The Angel and the Demon and other stories by Ellen Thorneycroft Fowler (1901)

 This is a very obscure footnote in Fowler's career. These are her first efforts at fiction writing disinterred from oblivion in the pages of the British Workman magazine, which seems to have been a very paternalistic temperance publication, leading the biddable working class to a less debauched life, typical of the late Victorian era. Her breakthrough, Concerning Isabel Carnaby, had occurred in 1898, so was fresh when Partridge, famed purveyors of Godly and improving literature, pulled this volume together. These highly moral stories of the triumph of the good and the just deserts of the evil, complete with hearty advice and admonishments, show her skill with bright plotting - and not a lot else.

Monday, December 6, 2021

Those of the Forest by Wallace Byron Grange (1953)
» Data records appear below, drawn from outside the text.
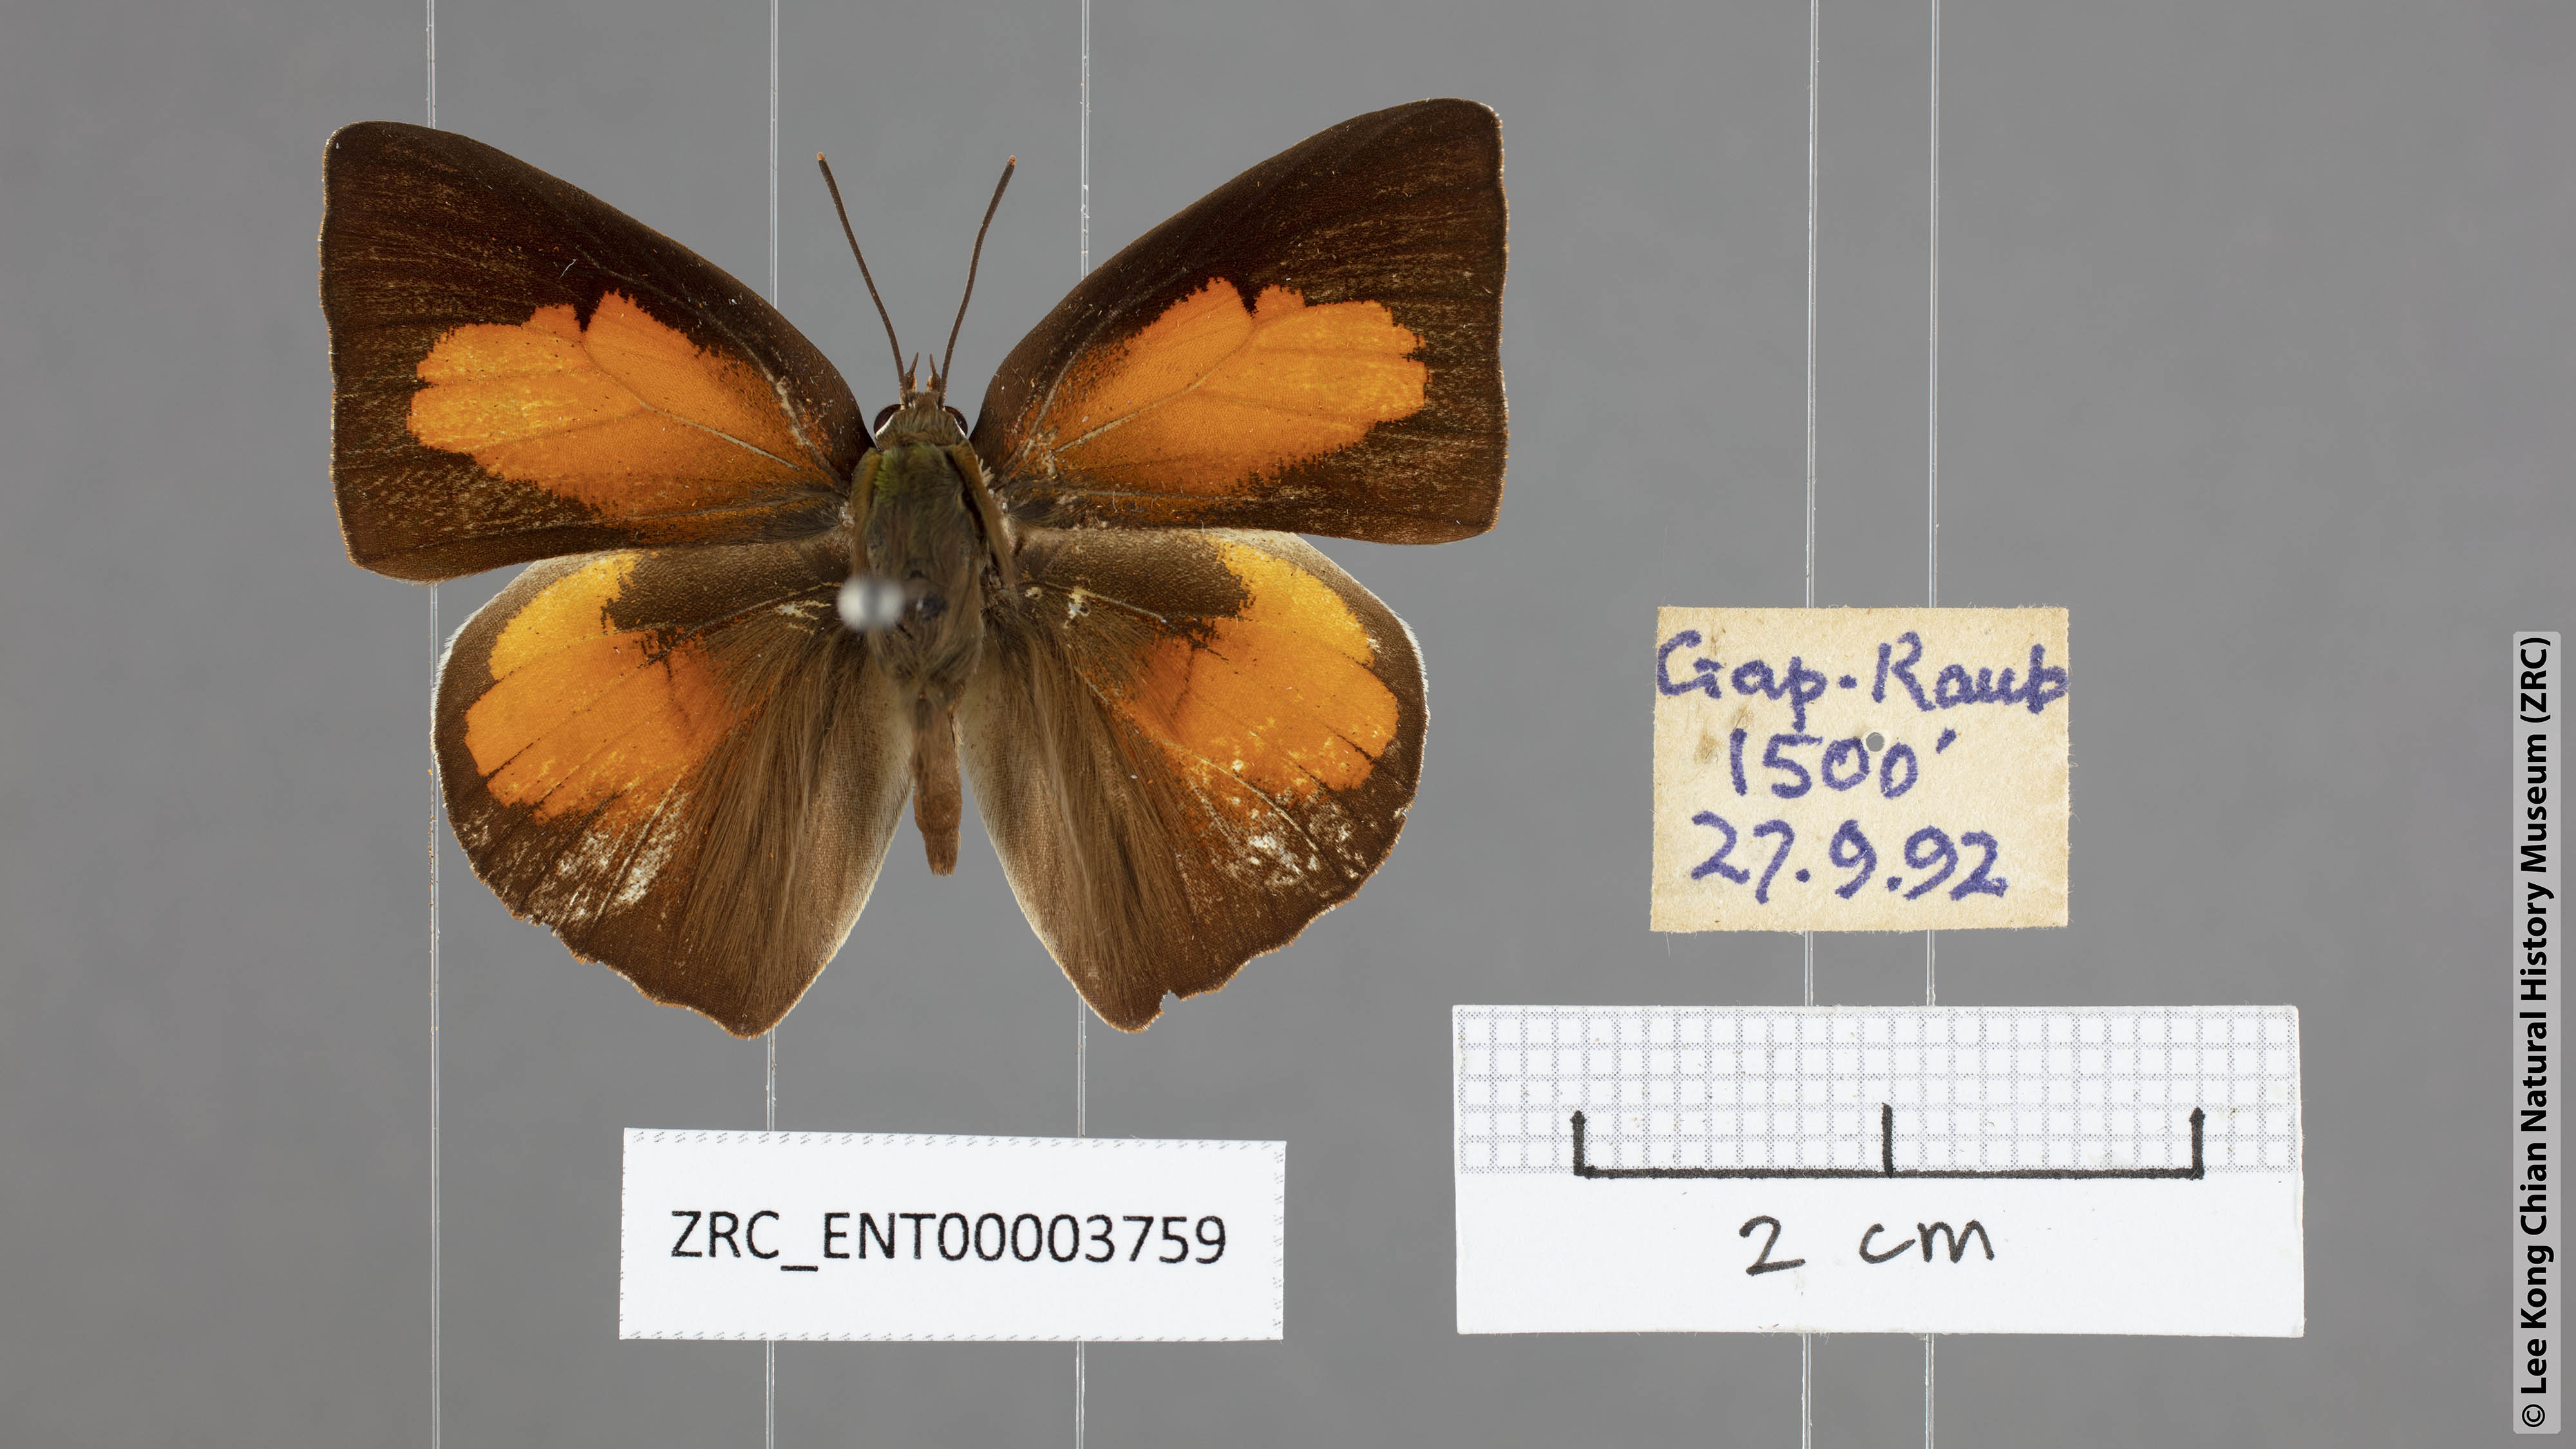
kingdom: Animalia
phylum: Arthropoda
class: Insecta
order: Lepidoptera
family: Lycaenidae
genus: Curetis
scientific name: Curetis sperthis
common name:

 I'm guessing this book lies in the wake of classic nature writers like John Muir and so on, though I haven't read them. It is painstaking, meditative, philosophic and in awe of the rhythms of the natural world. None of those things are negative for me, in fact they represent something close to my own attitudes, so I responded positively to it, but I can imagine others would become impatient with its slow unfolding. It takes the reader through a couple of years of the life of a family of rabbits, and of in fact an entire ecosystem, but it does this in the wild, and well into it. We are nowhere near human activity - we are deep in a wilderness forest area, where the landmarks are a ridge, a swampy area, a beaver pond made on a stream which runs into a lake, and the forest which mottles in various densities and species the whole landscape. Grange is interested in having us see the minutiae of animal, plant and weather activity which makes up the pulse of life there. He doesn't mind showing it in both its happy and less happy aspects - there is little or no anthropomorphism here, and death and want comes as baldly as does regeneration and plenty. In fact, these things are emanations of his mantra - "it's all just life" effectively. This is recognizable as science tinted with philosophy and soundly-based in essence. What he also does is talk a lot about "Creation" and the fact that he sees some sort of mystic grounding or First Cause for all these rhythms, which is a little less comfortable. He also is of course working from how biological science was understood in the early 50s, and some of his great questions have been answered, more or less. Most of the books I read are obviously about humans, because they are by them, so it's good to get out into this space and have a rest from their concerns to a reasonable extent - a big, long, slow, quiet sojourn in the Great Green. Well, it's red in tooth and claw often, too, so perhaps not always so quiet.